MARGATE – There is a longstanding tradition in Margate to hold a luncheon to honor veterans on the first Monday before Veterans Day. On Nov. 4, 24 Margate veterans and their spouses attended the annual event, which included a meal cooked up by volunteers and staff at the Martin Bloom Community Pavilion and a visit from a dozen fourth grade students at the William H. Ross Elementary School.

The students, who are members of the “Trailblazers” club where they learn how to be leaders in school and in the community, honored the veterans with poems and songs. Students stood in the buffet line to gather plates of food they served to the veterans and their spouses.

“We are grateful to have the Ross students here not only to honor you but to also hear your stories,” said Carolyn Peterson of the Right at Home homecare organization.

Peterson introduced each veteran who shared their branch of the military and where they served. There was quite an array of experiences shared by the veterans, some of whom served in battle during World War II, the Korean Conflict and Vietnam wars, while others served stateside during peacetime.
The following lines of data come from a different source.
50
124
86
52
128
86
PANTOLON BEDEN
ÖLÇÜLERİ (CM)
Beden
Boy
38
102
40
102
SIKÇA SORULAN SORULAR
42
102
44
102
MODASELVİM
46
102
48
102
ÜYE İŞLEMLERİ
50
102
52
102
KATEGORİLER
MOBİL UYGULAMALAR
One veteran said he was “the last man” at Guantanamo Bay during the Cuban Missile Crisis. Another man is still serving 50 years later as a “grandfather figure” for new recruits at Paris Island. Yet another saw action at the Battle of Normandy during World War II. One Navy man, who served on the Intrepid, said it was his job to pick up Astronaut Alan Shepard, the first American in space, when his capsule landed in the ocean, and the first two monkeys who ever flew in space.

Another veteran said he was returned home from war after President Harry S. Truman declared that any family who lost a loved one in war would get to see their siblings returned home safely. Another was serving in Japan during the first anniversary of the atomic bomb detonations in Hiroshima and Nagasaki.

Another Army man said he worked as a programmer on the very first computer ever built in the world, the ENIAC computer, which took up three floors in a building.

“Today, you wear a computer on your wrist,” he told the children.

And lastly, former NJ Sen. Bill Gormley, a former Marine, who attended the luncheon with his wife Ginny, said he was a chief prosecutor in Okinawa.